Chastre, le 10 juillet 2022. Je me suis souvent demandé à quoi devait ressembler la vie des pilotes de ligne (sans parler des pilotes commerciaux) qui ont passé la majeure partie de leur carrière à sillonner l'Afrique. Je me suis aussi souvent interrogé sur le sort des équipages qui pilotent des avions d'une autre époque, dont la maintenance laisse souvent à désirer, faute de moyens, si l'on en croit les rapports d'accidents.
C’est donc avec intérêt que j’ai découvert un ouvrage intitulé « Cargo », recommandé par mon ami Michel Huart, véritable encyclopédie vivante de l’aviation congolaise après l’indépendance. Ce livre de 424 pages est le fruit des souvenirs de son auteur, Jean-Claude Chamart, surnommé « Jissé ».

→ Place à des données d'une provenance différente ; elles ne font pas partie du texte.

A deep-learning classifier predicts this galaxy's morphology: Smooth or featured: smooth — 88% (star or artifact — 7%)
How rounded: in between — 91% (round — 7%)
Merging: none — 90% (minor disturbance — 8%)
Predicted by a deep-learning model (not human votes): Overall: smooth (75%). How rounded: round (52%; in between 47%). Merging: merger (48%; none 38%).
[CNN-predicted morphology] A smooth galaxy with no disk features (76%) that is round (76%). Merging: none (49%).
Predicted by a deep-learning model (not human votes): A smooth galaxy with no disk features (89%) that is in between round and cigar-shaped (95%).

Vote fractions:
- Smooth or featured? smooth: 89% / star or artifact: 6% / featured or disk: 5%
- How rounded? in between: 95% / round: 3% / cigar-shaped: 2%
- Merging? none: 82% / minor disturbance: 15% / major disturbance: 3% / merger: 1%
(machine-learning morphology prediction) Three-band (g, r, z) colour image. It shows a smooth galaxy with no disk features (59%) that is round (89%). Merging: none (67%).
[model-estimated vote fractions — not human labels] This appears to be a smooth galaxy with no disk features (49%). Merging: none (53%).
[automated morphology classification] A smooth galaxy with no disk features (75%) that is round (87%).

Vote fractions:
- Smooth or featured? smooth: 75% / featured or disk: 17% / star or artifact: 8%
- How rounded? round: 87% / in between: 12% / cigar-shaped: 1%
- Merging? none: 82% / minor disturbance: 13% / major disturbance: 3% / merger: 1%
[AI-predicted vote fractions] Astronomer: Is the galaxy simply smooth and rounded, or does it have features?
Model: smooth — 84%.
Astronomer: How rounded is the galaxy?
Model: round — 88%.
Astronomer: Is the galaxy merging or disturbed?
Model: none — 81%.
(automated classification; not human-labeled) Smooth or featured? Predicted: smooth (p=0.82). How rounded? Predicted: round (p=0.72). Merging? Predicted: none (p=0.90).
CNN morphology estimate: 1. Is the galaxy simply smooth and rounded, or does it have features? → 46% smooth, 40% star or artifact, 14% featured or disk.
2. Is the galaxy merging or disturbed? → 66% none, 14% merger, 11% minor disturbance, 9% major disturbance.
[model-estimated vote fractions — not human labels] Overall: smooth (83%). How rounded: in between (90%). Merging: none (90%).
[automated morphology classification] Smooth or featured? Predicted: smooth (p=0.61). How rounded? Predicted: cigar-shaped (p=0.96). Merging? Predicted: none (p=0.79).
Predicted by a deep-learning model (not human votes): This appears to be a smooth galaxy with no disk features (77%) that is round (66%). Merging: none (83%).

Les mémoires de Jissé offrent une perspective différente sur une profession fascinante qui continue de captiver l'imagination. L'auteur y décrit une carrière de 35 ans, débutant dans un aéroclub dans les années 1960, ponctuée d'anecdotes et de situations souvent insolites, parfois difficiles, voire moins amusantes. Du Texas au Honduras, en passant par l'Afrique subsaharienne, le lecteur découvre une vie aventureuse, bien loin des clichés des pilotes de grandes compagnies aériennes desservant les capitales africaines. L'évocation des vols à bord d'avions aujourd'hui disparus de nos cieux, tels que le Douglas DC-4, le Bristol Britannia ou le Boeing 707, suscitera la nostalgie chez les plus de dix ans. Bien que le récit contienne peu de repères temporels pour situer les épisodes, le contexte est évident, notamment lorsque l'auteur mentionne ses vols pour OTRAG, la société allemande qui, à l'époque de Mobutu, projetait de lancer des fusées commerciales dans l'espace. Toute une époque !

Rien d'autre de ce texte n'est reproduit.